Letting God Take Care of Me
Several months ago, my husband was scheduled to have major surgery. The surgery was canceled at the last minute because of an insurance issue. But by the grace of God, my husband was able to reschedule his surgery (with the approval of our insurance), and we are now in countdown mode.
I read through the information his doctor have him and researched his procedure more fully. As I read, an anxious pit opened up in my stomach. Not for my husband. I feel totally at peace, that the surgery is the Lord’s will for him, that the Lord himself will go before my husband and protect my him.
No, the anxiety I felt was for ME. I was suddenly aware of all I would need to do over the days and weeks ahead. I am rehabilitating an injury, so I am not fully healthy. I started to feel overwhelmed by all the thoughts of what I would have to do. How was I going to care for my husband, my children, work, shop, cook, and run our household? My anxiety blossomed into fear.

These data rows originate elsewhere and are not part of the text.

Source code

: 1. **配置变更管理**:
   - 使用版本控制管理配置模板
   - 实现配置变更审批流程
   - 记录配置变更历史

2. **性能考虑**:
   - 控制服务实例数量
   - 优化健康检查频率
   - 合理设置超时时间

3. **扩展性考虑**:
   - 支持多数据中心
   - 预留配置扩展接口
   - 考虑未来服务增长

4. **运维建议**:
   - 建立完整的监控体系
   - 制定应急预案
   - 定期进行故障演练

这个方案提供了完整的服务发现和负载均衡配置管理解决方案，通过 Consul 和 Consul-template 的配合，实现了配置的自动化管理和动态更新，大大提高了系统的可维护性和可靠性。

Praise God I had spent time in the Word the morning I decided to research my husband’s operation. I felt the Lord prompting me: WHY? Why was I scared? After all, I could entrust my husband to the Lord. I was able to remind myself that the same Lord who created the universe watches over my husband. The same God who spoke life into existence watches over my husband. The same God who caused the flood, parted the Red Sea, and fed His people with manna watches over my husband. The same God who sacrificed His only Son so that our sins may be forgiven, so that we may have eternal life – that God watches over my husband.
I know God goes before my husband. So why can I not apply that truth to myself? Why can I not take comfort in this truth? Why is my heart anxious when I have seen with my own eyes how God has redeemed me and delivered me?
Why do I not trust God to take care of me?
I had to acknowledge that somewhere, in my heart of hearts, I don’t know what it means to be really, truly taken care of. I learned early in life that I had to take care of myself. My independence was commended. As a child, I can recall times I needed a parent and didn’t have one to care for me. This affected my relationship with the Lord, because for many years, I had a warped sense of what a father should be. The Lord, in His great love for me, has healed much of my past and He has made a way for me to honor and love both of my parents. But there remains a part of me that doesn’t know how to let the Lord take care of me.
As a dear friend reminded me, it is when we feel most alone that we truly realize God is our everything. The Lord led me to these sweet verses:
The Lord your God is with you. He’s mighty to deliver. He takes great delight in you. He will quiet you with His love. He rejoices over you with singing. (Zeph. 3:17)
He will not allow your foot to slip; He who keeps you will not slumber. (Psa. 121:3)
For I am sure that neither death nor life, nor angels nor rulers, nor things present nor things to come, nor powers, nor height nor depth, nor anything else in all creation, will be able to separate us from the love of God in Christ Jesus our Lord. (Rom. 8:38-39)
I will never be able to do all I need to do in my own strength. Not through my husband’s recovery, not through anything in life! Praise God that His grace is all I need, and that His power works best in my weakness (2 Cor. 12:9).